Saint ANDREWS, Scotland: Zach Johnson won the British Open on Monday (Tuesday in Manila), emerging victorious from a gripping four-hole playoff against Louis Oosthuizen and Marc Leishman.
It was the 39-year-old American’s second major title win after he triumphed at the 2007 Masters.
“It sounds beautiful. It still sounds extremely surreal. The tone to it is very humbling. I feel blessed to be the champion and honored to be part of the history of this game,” Johnson said.
Jordan Spieth, meanwhile, missed getting into the playoff by one shot and thus saw his hopes shattered of becoming just the second player to win the Masters, US and British Opens in the same year
Johnson, Oosthuizen and Leish¬man all finished with totals of 15-under 273 after Johnson and Leish¬man had 66s and Oosthuizen a 69.
That forced the first British Open playoff since Stewart Cink defeated Tom Watson at Turnberry in 2009 and the first three-way playoff since 1999 when Paul Lawrie triumphed.
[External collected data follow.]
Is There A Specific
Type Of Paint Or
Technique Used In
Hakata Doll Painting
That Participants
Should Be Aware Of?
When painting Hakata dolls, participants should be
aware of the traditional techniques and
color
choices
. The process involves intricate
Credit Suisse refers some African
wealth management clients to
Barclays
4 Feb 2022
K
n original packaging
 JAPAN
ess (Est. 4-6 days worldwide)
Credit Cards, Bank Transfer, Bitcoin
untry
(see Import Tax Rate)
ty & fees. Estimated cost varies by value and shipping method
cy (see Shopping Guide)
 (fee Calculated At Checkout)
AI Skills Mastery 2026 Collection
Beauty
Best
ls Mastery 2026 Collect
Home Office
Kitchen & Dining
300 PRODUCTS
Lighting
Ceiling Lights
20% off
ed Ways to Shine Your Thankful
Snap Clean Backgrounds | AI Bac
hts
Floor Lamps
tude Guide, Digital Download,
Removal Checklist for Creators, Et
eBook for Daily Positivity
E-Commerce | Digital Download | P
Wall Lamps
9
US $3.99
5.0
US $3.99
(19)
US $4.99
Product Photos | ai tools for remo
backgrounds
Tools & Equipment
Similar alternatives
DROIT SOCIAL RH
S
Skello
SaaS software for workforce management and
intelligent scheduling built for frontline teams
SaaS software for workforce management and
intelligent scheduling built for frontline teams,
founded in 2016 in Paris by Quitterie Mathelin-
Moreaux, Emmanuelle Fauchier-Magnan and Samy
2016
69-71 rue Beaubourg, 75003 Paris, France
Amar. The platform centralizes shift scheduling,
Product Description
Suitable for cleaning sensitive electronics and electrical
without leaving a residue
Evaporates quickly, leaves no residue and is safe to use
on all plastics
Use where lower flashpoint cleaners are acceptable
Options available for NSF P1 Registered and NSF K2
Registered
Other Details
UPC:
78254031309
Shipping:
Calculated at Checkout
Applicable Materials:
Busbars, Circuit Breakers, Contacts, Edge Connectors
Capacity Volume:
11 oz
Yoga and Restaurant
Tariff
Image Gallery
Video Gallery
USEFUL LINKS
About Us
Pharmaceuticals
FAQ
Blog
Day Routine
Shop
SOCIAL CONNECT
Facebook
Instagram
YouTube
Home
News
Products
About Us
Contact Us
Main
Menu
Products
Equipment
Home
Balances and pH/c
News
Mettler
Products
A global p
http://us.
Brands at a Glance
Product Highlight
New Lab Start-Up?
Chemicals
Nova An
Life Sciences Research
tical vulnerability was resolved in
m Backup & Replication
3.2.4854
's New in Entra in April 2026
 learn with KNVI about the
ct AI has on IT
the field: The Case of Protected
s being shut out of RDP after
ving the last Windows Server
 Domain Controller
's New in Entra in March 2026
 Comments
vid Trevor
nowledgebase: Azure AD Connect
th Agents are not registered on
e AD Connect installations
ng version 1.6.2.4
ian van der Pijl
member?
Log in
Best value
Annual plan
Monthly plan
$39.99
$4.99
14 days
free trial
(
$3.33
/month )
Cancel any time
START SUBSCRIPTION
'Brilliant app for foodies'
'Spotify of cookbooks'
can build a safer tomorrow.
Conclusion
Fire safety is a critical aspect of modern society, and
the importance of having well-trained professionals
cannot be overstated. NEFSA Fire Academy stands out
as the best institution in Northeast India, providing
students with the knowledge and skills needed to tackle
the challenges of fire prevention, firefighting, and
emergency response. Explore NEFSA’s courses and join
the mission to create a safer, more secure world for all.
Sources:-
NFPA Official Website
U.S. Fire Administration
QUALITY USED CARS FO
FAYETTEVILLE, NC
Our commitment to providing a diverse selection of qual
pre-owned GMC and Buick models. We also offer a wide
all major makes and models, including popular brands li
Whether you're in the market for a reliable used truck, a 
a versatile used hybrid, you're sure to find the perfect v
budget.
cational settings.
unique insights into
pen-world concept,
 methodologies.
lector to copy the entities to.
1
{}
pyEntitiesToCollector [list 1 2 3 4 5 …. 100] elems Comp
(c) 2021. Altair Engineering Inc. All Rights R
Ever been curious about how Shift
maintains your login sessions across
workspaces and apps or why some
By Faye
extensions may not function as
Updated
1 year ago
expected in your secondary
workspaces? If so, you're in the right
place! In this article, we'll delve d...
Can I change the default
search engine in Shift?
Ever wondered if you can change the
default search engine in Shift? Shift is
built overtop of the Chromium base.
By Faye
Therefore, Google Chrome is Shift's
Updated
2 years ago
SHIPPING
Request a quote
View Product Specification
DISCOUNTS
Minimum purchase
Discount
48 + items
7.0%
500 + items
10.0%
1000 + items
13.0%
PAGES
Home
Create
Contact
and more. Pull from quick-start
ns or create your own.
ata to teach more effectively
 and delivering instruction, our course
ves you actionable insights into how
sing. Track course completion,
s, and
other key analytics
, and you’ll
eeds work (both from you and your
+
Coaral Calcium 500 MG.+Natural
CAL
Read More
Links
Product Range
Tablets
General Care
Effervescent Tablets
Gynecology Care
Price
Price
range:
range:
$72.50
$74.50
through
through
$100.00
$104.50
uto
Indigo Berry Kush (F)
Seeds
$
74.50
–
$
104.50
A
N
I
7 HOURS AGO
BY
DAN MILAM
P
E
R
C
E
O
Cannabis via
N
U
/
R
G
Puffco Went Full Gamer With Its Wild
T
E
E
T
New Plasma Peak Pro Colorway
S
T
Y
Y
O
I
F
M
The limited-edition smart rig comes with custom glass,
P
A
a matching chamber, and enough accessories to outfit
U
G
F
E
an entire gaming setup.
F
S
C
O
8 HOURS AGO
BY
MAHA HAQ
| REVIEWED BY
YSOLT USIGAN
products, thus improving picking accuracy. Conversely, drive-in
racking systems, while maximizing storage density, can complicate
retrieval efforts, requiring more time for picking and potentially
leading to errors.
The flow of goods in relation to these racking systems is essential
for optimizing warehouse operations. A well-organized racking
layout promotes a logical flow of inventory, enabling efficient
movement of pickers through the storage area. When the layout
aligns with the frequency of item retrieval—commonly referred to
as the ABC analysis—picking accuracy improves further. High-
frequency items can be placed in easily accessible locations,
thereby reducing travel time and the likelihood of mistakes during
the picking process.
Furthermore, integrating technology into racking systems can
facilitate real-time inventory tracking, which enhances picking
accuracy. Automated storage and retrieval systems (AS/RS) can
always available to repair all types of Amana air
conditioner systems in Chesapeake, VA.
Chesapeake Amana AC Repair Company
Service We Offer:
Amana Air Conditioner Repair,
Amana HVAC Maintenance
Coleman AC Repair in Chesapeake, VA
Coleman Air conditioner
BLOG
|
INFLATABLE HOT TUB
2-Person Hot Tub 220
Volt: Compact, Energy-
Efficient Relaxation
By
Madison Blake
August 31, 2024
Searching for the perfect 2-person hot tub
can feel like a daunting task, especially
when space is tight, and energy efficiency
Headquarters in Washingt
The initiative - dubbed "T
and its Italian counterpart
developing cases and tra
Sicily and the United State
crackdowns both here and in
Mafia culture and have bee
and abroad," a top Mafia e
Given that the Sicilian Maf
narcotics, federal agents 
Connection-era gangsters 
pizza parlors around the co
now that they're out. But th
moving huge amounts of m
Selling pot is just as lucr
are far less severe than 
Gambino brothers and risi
It was a gripping end to what had been an enthralling day that saw a packed leaderboard go hammer and tongs at grabbing enough birdies to take possession of golf’s most coveted trophy.
Played over holes 1, 2, 17 and 18, Oosthuizen and Johnson immediately distanced themselves from Leishman with opening birdies to his bogey.
Johnson then went clear with a birdie at the second, but he hit a poor approach to the notorious 17th, the Road Hole, and bogeyed, only for Oosthuizen to miss a four-footer to get back on level terms.
It all came down to the famous 18th hole with its historic town centre backdrop, and a par was enough for Johnson with Oosthuizen narrowly missing an eight-footer to force sudden death.
“To don my name on that trophy is humbling and surreal,” said Johnson, whose superb wedge-play and putting were key to his win.
“It has been a week of patience, courage and trust. I can’t play any better than I did. I just stayed in it, waited for the opportunities and made a few putts.
“I don’t like seeing it end on a miss. Louis is a buddy, a friend and a tremendous competitor.”
The playoff followed a sensational day of aggressive shot-making under the drenching Scottish rain when it soon became clear from the nature of the early scores that the Open crown would go to the lowest of the low.
The three-way overnight lead held by Oosthuizen, Justin Day and Irish amateur Paul Dunne was immediately shattered when the understandably nervy Irishman bogeyed the first two holes from which he never recovered.
Johnson and Adam Scott came charging out of the pack as the rain showers came and went, but the packed leaderboard was as fickle as the weather, and predicting who would emerge triumphant at the end of the day was nigh-on impossible.
Spieth was well in the hunt, but a dou¬-ble-bogey at the par-three eighth had him chucking his ball away in anger.
Others fell away too as they failed to keep up in the unrelenting birdie stakes and it all came down to a dogfight down the back nine with the punishing six last holes holding the key to victory.
Leishman pushed his nose in front with six holes of his round to play and he made a drive for glory only to lose his outright lead by missing a four-footer at the 16th.
Johnson sunk a snaking, downhill 20-footer for birdie at the last to get to 15 under and it was up to Leishman, Spieth, Day and Oosthuizen coming up behind him to match or better his score.
Spieth came to grief with a bogey at the 17th as his Triple Crown dream died, but Leishman held firm at 15 under and they were joined in the playoff by Oosthuizen, who sunk a six-footer at the last for a birdie.